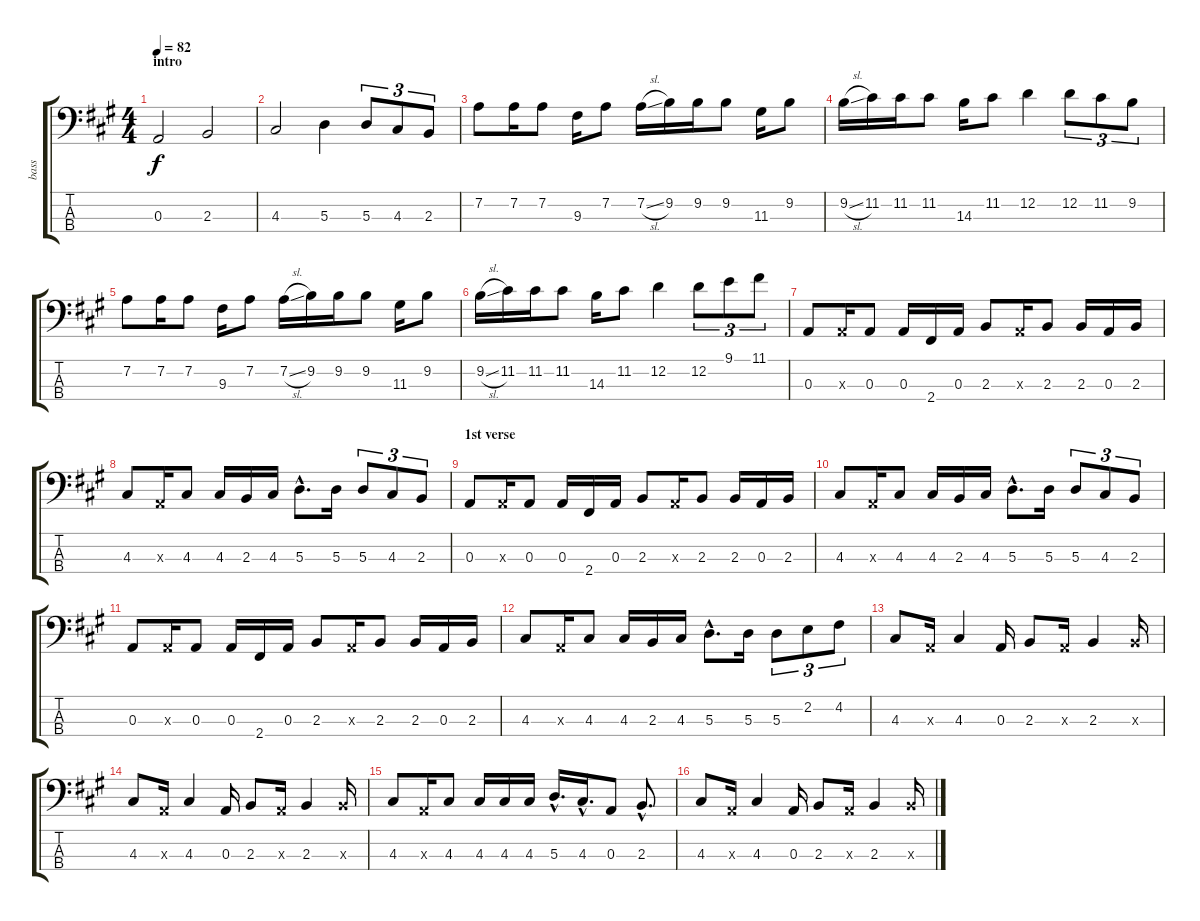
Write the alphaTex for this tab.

\track ("bass" "bass") {instrument electricbassfinger}
\staff {score tabs}
\tuning (G2 D2 A1 E1) {hide}
\ts (4 4)
\section ("" "intro")
\tempo 82
\clef f4
\ks a
0.3.2{dy f instrument electricbassfinger} 2.3.2 |
4.3.2 5.3.4 5.3.8{tu (3 2)} 4.3.8{tu (3 2)} 2.3.8{tu (3 2)} |
7.2.8 7.2.16 7.2.8 9.3.16 7.2.8 7.2{sl}.16 9.2.16 9.2.16 9.2.8 11.3.16 9.2.8 |
9.2{sl}.16 11.2.16 11.2.16 11.2.8 14.3.16 11.2.8 12.2.4 12.2.8{tu (3 2)} 11.2.8{tu (3 2)} 9.2.8{tu (3 2)} |
7.2.8 7.2.16 7.2.8 9.3.16 7.2.8 7.2{sl}.16 9.2.16 9.2.16 9.2.8 11.3.16 9.2.8 |
9.2{sl}.16 11.2.16 11.2.16 11.2.8 14.3.16 11.2.8 12.2.4 12.2.8{tu (3 2)} 9.1.8{tu (3 2)} 11.1.8{tu (3 2)} |
0.3.8 0.3{x}.16 0.3.8 0.3.16 2.4.16 0.3.16 2.3.8 0.3{x}.16 2.3.8 2.3.16 0.3.16 2.3.16 |
4.3.8 0.3{x}.16 4.3.8 4.3.16 2.3.16 4.3.16 5.3{hac}.8{d} 5.3.16 5.3.8{tu (3 2)} 4.3.8{tu (3 2)} 2.3.8{tu (3 2)} |
\section ("" "1st verse")
0.3.8 0.3{x}.16 0.3.8 0.3.16 2.4.16 0.3.16 2.3.8 0.3{x}.16 2.3.8 2.3.16 0.3.16 2.3.16 |
4.3.8 0.3{x}.16 4.3.8 4.3.16 2.3.16 4.3.16 5.3{hac}.8{d} 5.3.16 5.3.8{tu (3 2)} 4.3.8{tu (3 2)} 2.3.8{tu (3 2)} |
0.3.8 0.3{x}.16 0.3.8 0.3.16 2.4.16 0.3.16 2.3.8 0.3{x}.16 2.3.8 2.3.16 0.3.16 2.3.16 |
4.3.8 0.3{x}.16 4.3.8 4.3.16 2.3.16 4.3.16 5.3{hac}.8{d} 5.3.16 5.3.8{tu (3 2)} 2.2.8{tu (3 2)} 4.2.8{tu (3 2)} |
4.3.8 0.3{x}.16 4.3.4 0.3.16 2.3.8 0.3{x}.16 2.3.4 2.3{x}.16 |
4.3.8 0.3{x}.16 4.3.4 0.3.16 2.3.8 0.3{x}.16 2.3.4 2.3{x}.16 |
4.3.8 0.3{x}.16 4.3.8 4.3.16 4.3.16 4.3.16 5.3{hac}.16{d} 4.3{hac}.16{d} 0.3.8 2.3{hac}.8{d} |
4.3.8 0.3{x}.16 4.3.4 0.3.16 2.3.8 0.3{x}.16 2.3.4 2.3{x}.16
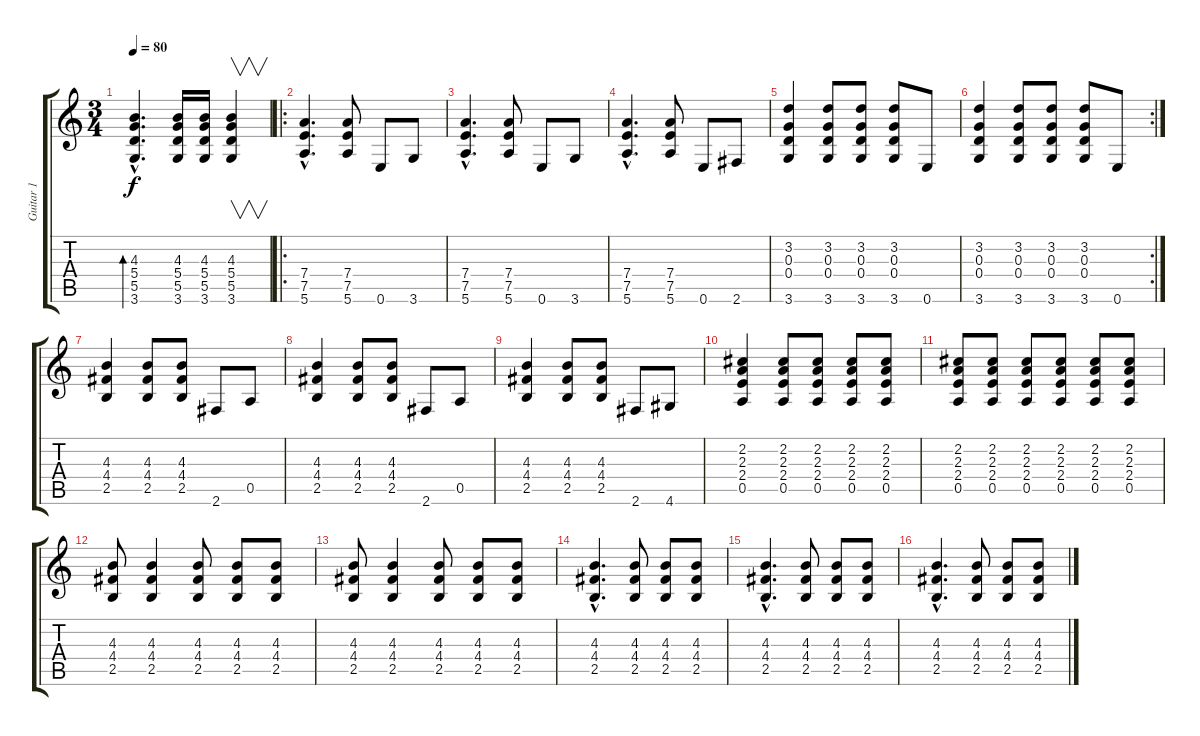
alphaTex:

\track ("Guitar 1" "Guitar 1") {instrument acousticguitarnylon}
\staff {score tabs}
\tuning (E4 B3 G3 D3 A2 E2) {hide}
\ts (3 4)
\tempo 80
\clef g2
\ks c
(4.3{hac} 5.4{hac} 5.5{hac} 3.6{hac}).4{d bd 60 dy f} (4.3 5.4 5.5 3.6).16 (4.3 5.4 5.5 3.6).16 (4.3 5.4 5.5 3.6).4{v} |
\ro
(7.4{hac} 7.5{hac} 5.6{hac}).4{d} (7.4 7.5 5.6).8 0.6.8 3.6.8 |
(7.4{hac} 7.5{hac} 5.6{hac}).4{d} (7.4 7.5 5.6).8 0.6.8 3.6.8 |
(7.4{hac} 7.5{hac} 5.6{hac}).4{d} (7.4 7.5 5.6).8 0.6.8 2.6.8 |
(3.2 0.3 0.4 3.6).4 (3.2 0.3 0.4 3.6).8 (3.2 0.3 0.4 3.6).8 (3.2 0.3 0.4 3.6).8 0.6.8 |
\rc 2
(3.2 0.3 0.4 3.6).4 (3.2 0.3 0.4 3.6).8 (3.2 0.3 0.4 3.6).8 (3.2 0.3 0.4 3.6).8 0.6.8 |
(4.3 4.4 2.5).4 (4.3 4.4 2.5).8 (4.3 4.4 2.5).8 2.6.8 0.5.8 |
(4.3 4.4 2.5).4 (4.3 4.4 2.5).8 (4.3 4.4 2.5).8 2.6.8 0.5.8 |
(4.3 4.4 2.5).4 (4.3 4.4 2.5).8 (4.3 4.4 2.5).8 2.6.8 4.6.8 |
(2.2 2.3 2.4 0.5).4 (2.2 2.3 2.4 0.5).8 (2.2 2.3 2.4 0.5).8 (2.2 2.3 2.4 0.5).8 (2.2 2.3 2.4 0.5).8 |
(2.2 2.3 2.4 0.5).8 (2.2 2.3 2.4 0.5).8 (2.2 2.3 2.4 0.5).8 (2.2 2.3 2.4 0.5).8 (2.2 2.3 2.4 0.5).8 (2.2 2.3 2.4 0.5).8 |
(4.3 4.4 2.5).8 (4.3 4.4 2.5).4 (4.3 4.4 2.5).8 (4.3 4.4 2.5).8 (4.3 4.4 2.5).8 |
(4.3 4.4 2.5).8 (4.3 4.4 2.5).4 (4.3 4.4 2.5).8 (4.3 4.4 2.5).8 (4.3 4.4 2.5).8 |
(4.3{hac} 4.4{hac} 2.5{hac}).4{d} (4.3 4.4 2.5).8 (4.3 4.4 2.5).8 (4.3 4.4 2.5).8 |
(4.3{hac} 4.4{hac} 2.5{hac}).4{d} (4.3 4.4 2.5).8 (4.3 4.4 2.5).8 (4.3 4.4 2.5).8 |
(4.3{hac} 4.4{hac} 2.5{hac}).4{d} (4.3 4.4 2.5).8 (4.3 4.4 2.5).8 (4.3 4.4 2.5).8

========

→ Exercise directions: Which lines in the material above contain the string "tuning"? Gather every one of them in full, and count only matches with the same capitalization.

→ Solved problem:
\tuning (G2 D2 A1 E1) {hide}
\tuning (E4 B3 G3 D3 A2 E2) {hide}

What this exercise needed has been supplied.